We are building internally managed cloud services to support our computing environments.
What are the most important things we can learn from FamilySearch?
FamilySearch is pioneering massive scalability using nearline storage and system components that are designed to be upgraded over time as technology evolves. Our digital preservation system will provide a path for others to follow, and from which they can learn as their own digital preservation demands increase. We hope to help them better understand scalability and longevity considerations
How does FamilySearch contribute to other initiatives besides digital preservation?
We are heavily involved in imaging standards and quality, and in genealogy-related technology and concepts. Working closely with our system providers, we are influencing their plans for addressing our scalability needs.
How does FamilySearch contribute to digital preservation innovation?
We stay active on many fronts to drive innovation. We have internal architects and engineers who tackle many challenges. We partner with commercial vendors and ask them to help us solve problems. We also work in the open source space and with community organizations to share information and innovations.
Based on your experience, what kinds of work would you like to see other organizations tackle?
“Sheer preservation” is a term that refers to implementing nearly invisible tactics throughout the lifecycle of information. We believe it is important for all organizations involved with information to add features to their products and processes that take digital preservation into consideration—especially at information creation. Digital preservation needs to be brought to light in all industries, all technologies, and in all relevant communities so that adequate considerations can be inserted at the point of least cost. Digital preservation must become the concern of all—not just the archivists at the end of the information food-chain.
Comments (5)
Want to know more, but link to familysearch.org in this article gives me an error.
Thanks.
Carol
Hi Carol,
Thanks, we just corrected the bad link, it should be working now.
Now this is most intriguing… I am curious though, what sort of business model do you use? This sounds like its a very costly exercise; just do you fund your activities?
The eternal nature of families is core to our doctrinal beliefs and underpins our desire to learn about our ancestors. FamilySearch is funded through donations by members of The Church of Jesus Christ of Latter-day Saints. Our family history resources are available to all, regardless of religious affiliation, made possible by our long-standing relationships with archivists, governments, churches, parishes and other record custodians around the world. It is a labor of love, which extends far beyond our own members, and includes volunteers worldwide who index image records to make them searchable and accessible.
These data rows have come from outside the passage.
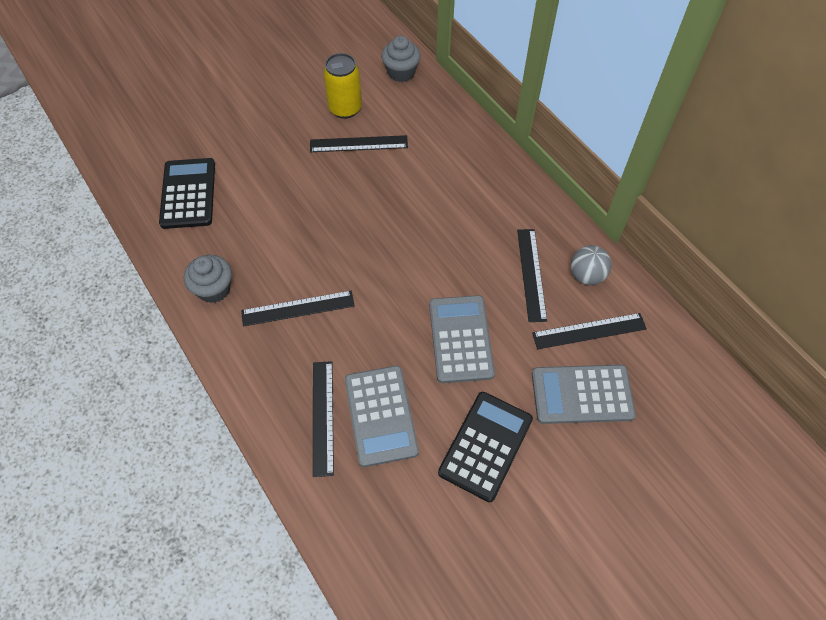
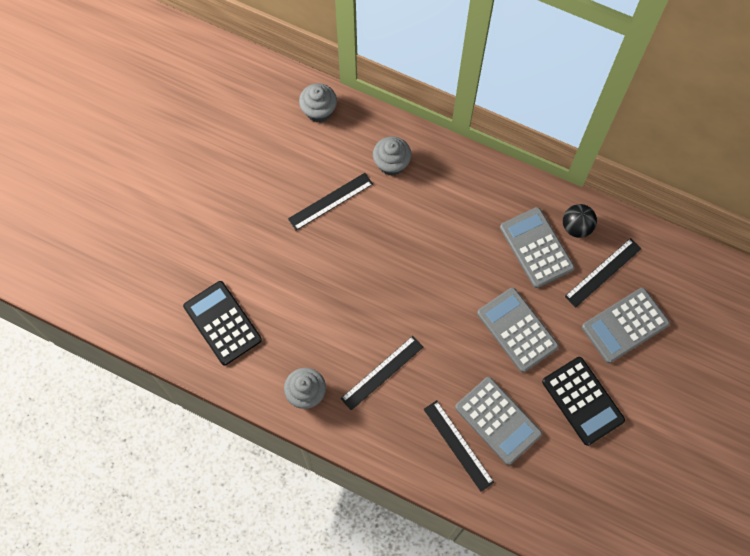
camera: 30 degrees left, 10 degrees up
yellow can [323,53,362,119] -> none
black calculator [438,392,533,502] -> black calculator turned 150 degrees clockwise [542,357,625,446]
black ruler [517,229,547,322] -> grey calculator [500,207,575,288]
grey ball [571,245,612,285] -> black ball [563,204,597,238]
none -> grey cupcake [373,137,412,176]

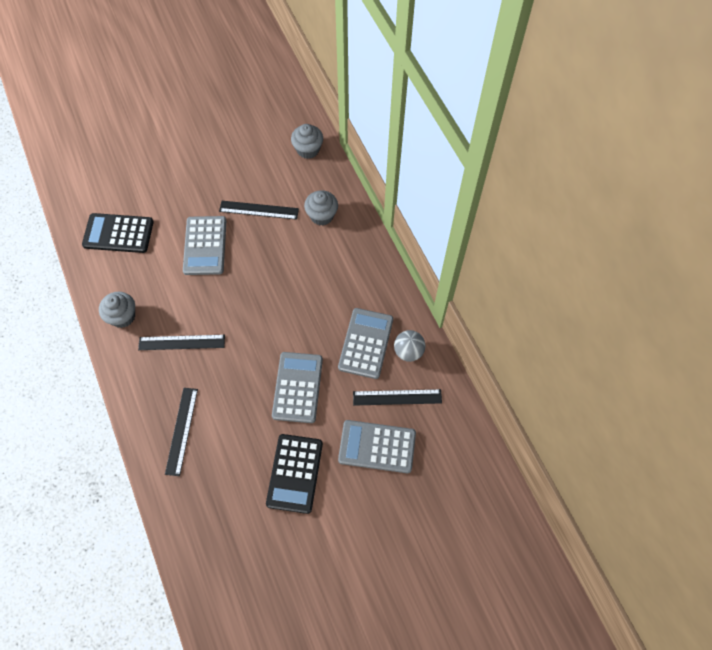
camera: 40 degrees right, 5 degrees down
black calculator [183,281,262,365] -> black calculator turned 90 degrees counterclockwise [82,213,154,253]
grey calculator [455,377,542,465] -> grey calculator moved to [183,216,226,275]
black ball [563,204,597,238] -> grey ball [394,330,425,362]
What an amazing platform and great mission for a non-profit organization. The vision of an interconnected world family tree akin to other massively distributed knowledge projects (think Wikipedia) really is a world changing and noble undertaking in my view.
For a number of years I had been working on private family tree record keeping, and as soon as I discovered FamilySearch.org, I switched to using it only – the benefits of working with other distant relatives became immediately obvious.
My ONLY persistent concern with this approach is discussed to some degree in this article, and I would be very interested in learning more, namely the “longevity plan” of this archive, public access, etc. Are there any commitments, contracts, governing documents of the Family Search organisation which we can rely on even in the most extreme circumstances to trust that this collection will remain intact and available to the general public? Equally important, is there any plan to allow users to generate completely offline “archives” of the records and materials they themselves have added to the system, or more ideally that ANYONE has contributed to records on their own trees as a failsafe / assurance?
I can say for myself, that my efforts in contributing to the platform would be redoubled if I had the ability to take a full export of records on my own tree to offline media to know that my hard work is safe and under my own control should circumstances change.